Dr. Chung-Ho Lin, one of our newest partners at University of Missouri’s Agroforestry Center, has been providing us with opportunities to test the bioactive compounds in the Sambucus nigra ssp Cerulea (blue elderberry) immune boosting and skin products we are developing. He and Postdoctoral Fellow, Isa Kupke, PhD, are conducting some preliminary chemical profiling analyses so we can identify health-promoting compounds in Blue Elderberry and other plant species. Their objective is to assist Native people restore traditional knowledge to create products that they can use to market and achieve social and economic progress.
We are proud to be their partners, especially after learning that Dr. Chung-Ho Lin, who is known at the university as the problem solver, has made discoveries that directly impact environmental and human health in Ukraine. His research on bioremediation is applying decades of research to help Ukrainian farmers restore farmland damaged in the Russian war.
As Russian forces moved through Ukraine, they left farmland riddled with contaminants such as ammunition or propellants either from military operations or where the land was used as a dumping ground. This means TNT and heavy metals like mercury and cadmium are now mixed into the soil. Left as they are, plants growing in that soil would take up those heavy metals and become contaminated themselves.
Currently scientists in Ukraine are extracting organic contaminants from Ukrainian soils and shipping them to Dr. Lin’s lab at Mizzou (University of Missouri). This allows Mizzou researchers to identify and characterize the species of the contaminants, which will help guide what process to use in remediating them, which is the next step.

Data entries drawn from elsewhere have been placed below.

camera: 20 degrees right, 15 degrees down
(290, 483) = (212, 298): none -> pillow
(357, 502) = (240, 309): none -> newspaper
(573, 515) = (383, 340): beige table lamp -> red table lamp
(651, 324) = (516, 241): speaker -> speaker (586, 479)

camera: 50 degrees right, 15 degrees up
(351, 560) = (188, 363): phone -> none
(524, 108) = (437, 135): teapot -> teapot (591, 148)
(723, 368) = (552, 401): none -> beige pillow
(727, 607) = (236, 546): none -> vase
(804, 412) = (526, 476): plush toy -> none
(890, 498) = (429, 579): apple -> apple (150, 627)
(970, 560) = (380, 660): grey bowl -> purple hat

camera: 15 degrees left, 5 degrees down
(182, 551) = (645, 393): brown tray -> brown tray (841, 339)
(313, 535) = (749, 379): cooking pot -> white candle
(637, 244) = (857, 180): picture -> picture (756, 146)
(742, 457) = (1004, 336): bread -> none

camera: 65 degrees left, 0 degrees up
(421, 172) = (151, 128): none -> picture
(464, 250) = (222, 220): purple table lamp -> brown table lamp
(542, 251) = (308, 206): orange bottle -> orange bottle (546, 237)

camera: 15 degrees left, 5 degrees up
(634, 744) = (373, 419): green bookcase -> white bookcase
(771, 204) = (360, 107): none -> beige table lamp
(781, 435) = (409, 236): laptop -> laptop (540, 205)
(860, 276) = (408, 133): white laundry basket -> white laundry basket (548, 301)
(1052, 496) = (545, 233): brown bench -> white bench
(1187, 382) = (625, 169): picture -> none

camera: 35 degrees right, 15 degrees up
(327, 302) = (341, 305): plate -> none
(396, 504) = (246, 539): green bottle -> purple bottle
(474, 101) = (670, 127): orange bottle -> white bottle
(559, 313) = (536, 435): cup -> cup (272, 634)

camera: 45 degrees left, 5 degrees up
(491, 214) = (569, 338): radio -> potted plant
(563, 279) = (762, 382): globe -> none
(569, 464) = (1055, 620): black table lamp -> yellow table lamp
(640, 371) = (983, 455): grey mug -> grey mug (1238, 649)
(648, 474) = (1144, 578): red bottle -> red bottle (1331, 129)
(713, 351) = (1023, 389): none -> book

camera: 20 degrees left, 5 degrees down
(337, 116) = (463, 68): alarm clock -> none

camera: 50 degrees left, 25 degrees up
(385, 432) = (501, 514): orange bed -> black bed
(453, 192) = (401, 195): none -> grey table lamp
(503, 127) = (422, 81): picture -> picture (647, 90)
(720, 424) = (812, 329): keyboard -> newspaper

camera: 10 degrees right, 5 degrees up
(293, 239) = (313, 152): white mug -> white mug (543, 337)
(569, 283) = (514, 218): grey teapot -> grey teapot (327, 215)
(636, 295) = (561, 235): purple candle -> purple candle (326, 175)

Lin’s life work just happens to focus on ways to affordably and sustainably remove these kinds of contaminants from soils, and he is part of a working group at Mizzou partnering with the Ukrainian Embassy.
“Imagine if canola oil got contaminated,” Lin said, explaining the potential global impact. “Contaminants tend to end up in the lipids. They tend to be hydrophobic molecules, and they just love fat.” He went on to say, “I’m glad we can be useful and we can use this science to help humanity…. We’ve developed a lot of technology in the lab that I think we can scale up to help the people of Ukraine.”
Lin said. “It fosters this environment where we can work together – biochemistry and plant scientists – and have a global impact even though we are geographically in a college town in the center of the country. This impact has no boundary.”